Modelling of species distributions is most convincing when presence–absence data is sampled in a systematic way. For example, researchers survey a collection of equal sized quadrats and record the presence or absence of a particular species of plant. They also record other features of the quadrat, such as annual precipitation, soil salinity, altitude, and so on. These features are then used in a statistical model such as logistic regression to build a model for the probability of species occurrence. Using this fitted model, species occurrence probability is predicted and can be projected onto a map of the region, if the features are available at each geographical unit. See Guisan and Zimmerman (2000) for a review of such methods.

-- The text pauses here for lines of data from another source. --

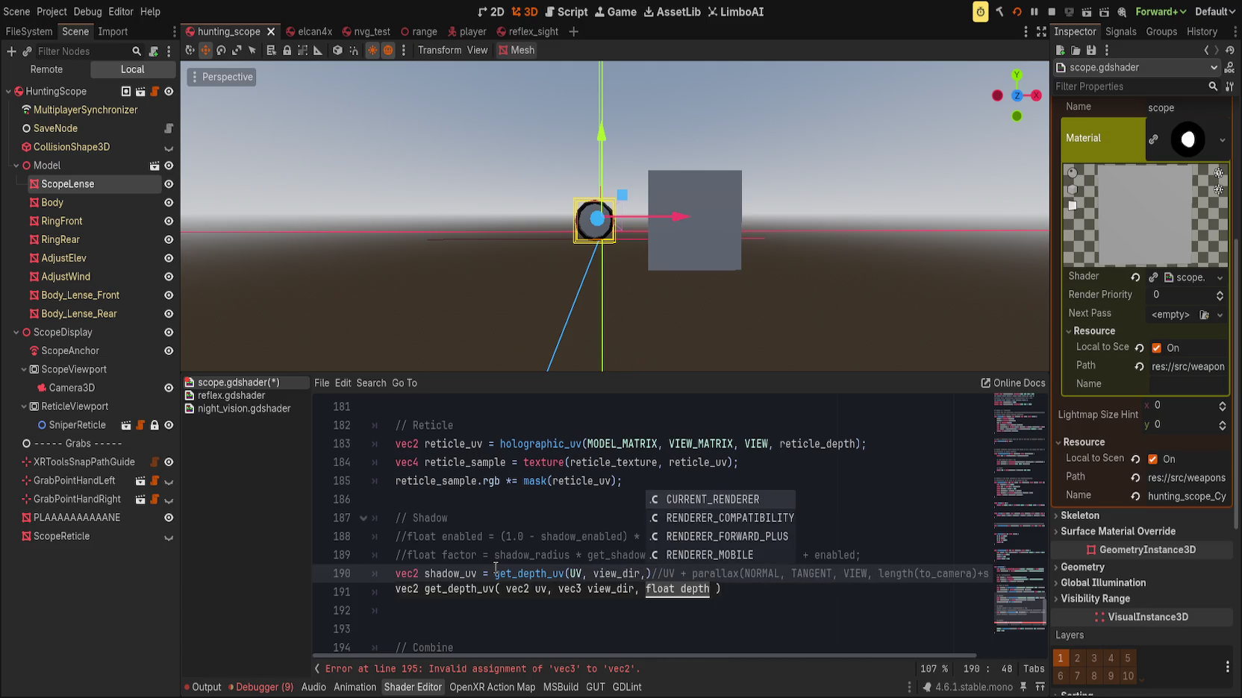
pyautogui.write(' scope_dep')
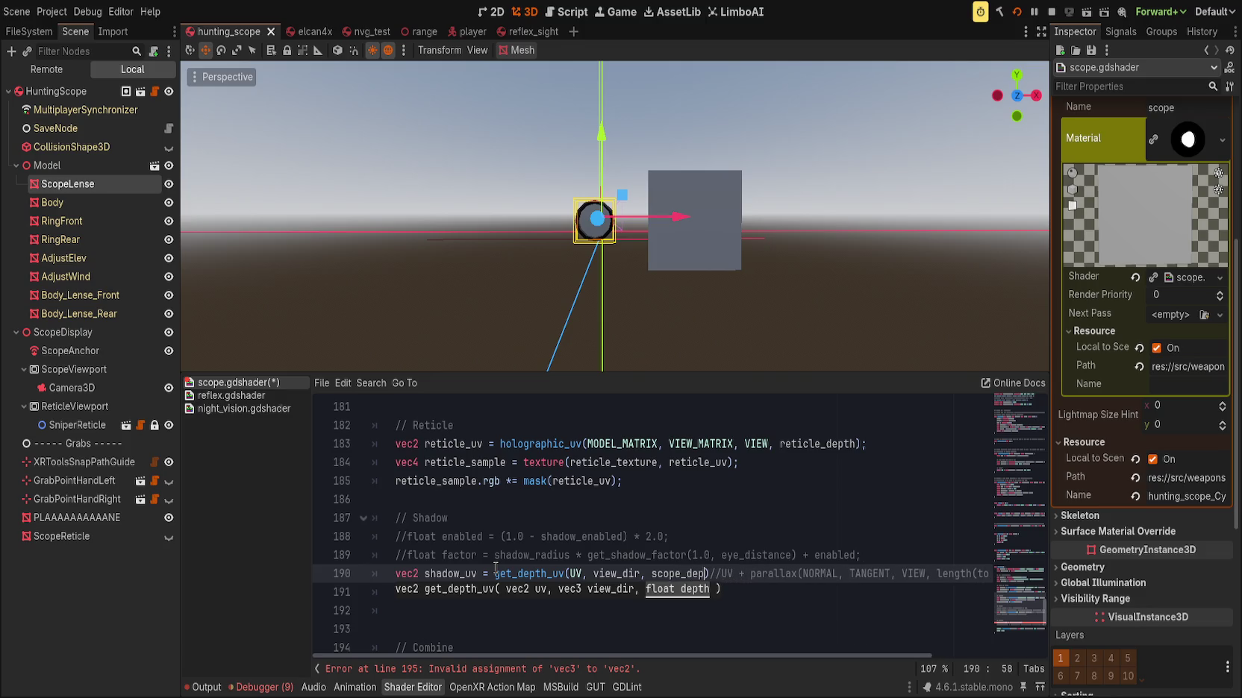
pyautogui.press('ctrl+BackSpace')
pyautogui.write('shadowm')
pyautogui.write('depth')
pyautogui.press('ctrl+s')
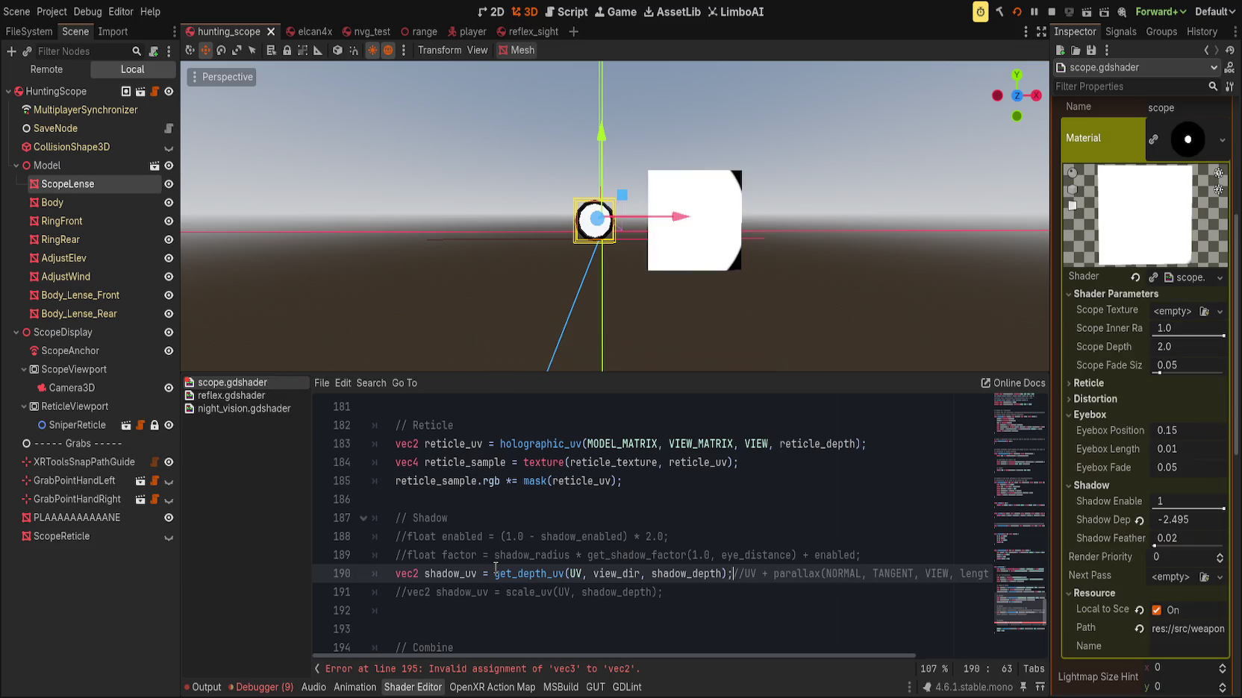
pyautogui.scroll(5, 528, 332)
# Zoom, re-centre and orbit around the scope lens to inspect its shadow
pyautogui.scroll(-4, 528, 332)
pyautogui.scroll(-3, 528, 332)
pyautogui.scroll(6, 524, 337)
pyautogui.scroll(-6, 522, 337)
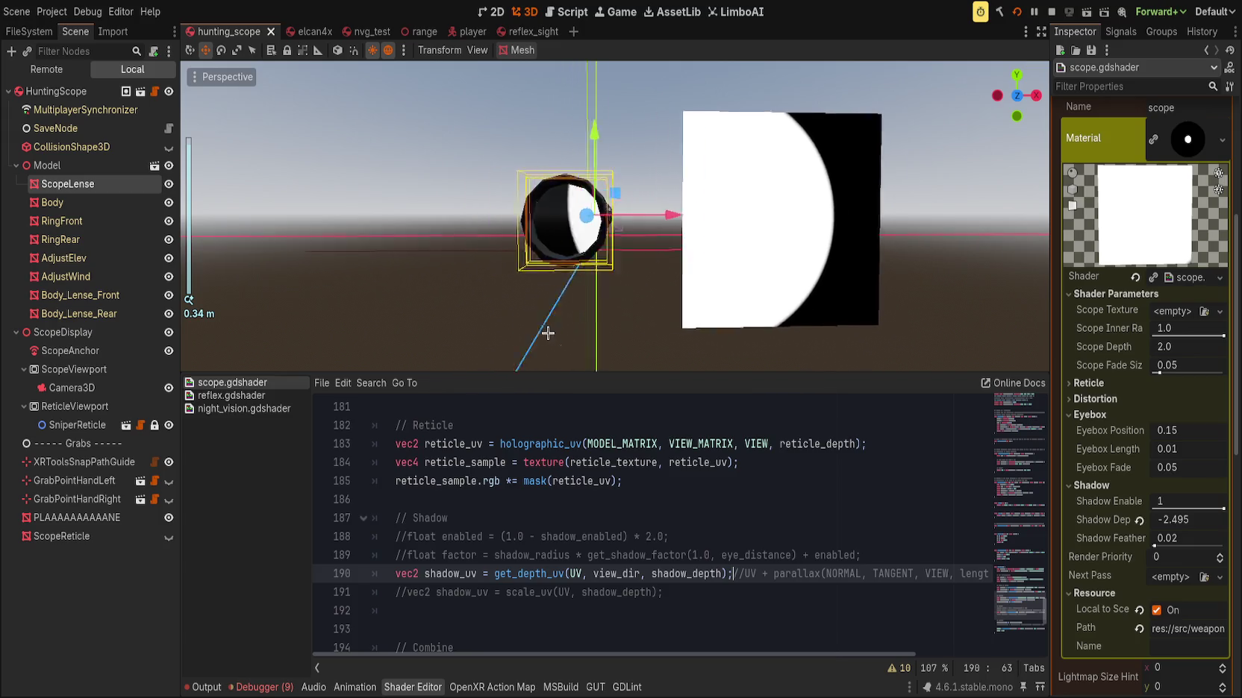
pyautogui.moveTo(552, 333)
pyautogui.mouseDown()
pyautogui.moveTo(603, 329)
pyautogui.moveTo(482, 322)
pyautogui.moveTo(552, 322)
pyautogui.mouseUp()
pyautogui.scroll(-2, 560, 329)
pyautogui.scroll(5, 556, 324)
pyautogui.scroll(3, 515, 296)
pyautogui.scroll(-3, 520, 296)
pyautogui.write('f')
pyautogui.scroll(1, 612, 307)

Often the only species data available are the geographical coordinates of sites where the species was observed – so-called presence-only data – as recorded by observers. Also available is a large collection of background data, consisting of geographical coordinates and associated geographical features such as those available from GIS data. In many cases this background data is available at every geographical unit of area in a map of the region, and hence also at the presence sites. Apart from those locations where the species were observed, no species information is available for the background data.

For animal species, sampling time as well as area is relevant, since the species may wander around. Other complicating factors exist, such as the species being present but are not observed, and sampling bias (e.g. proximity to roads). For the purposes of this article, we keep the discussion simple and avoid these other sampling issues.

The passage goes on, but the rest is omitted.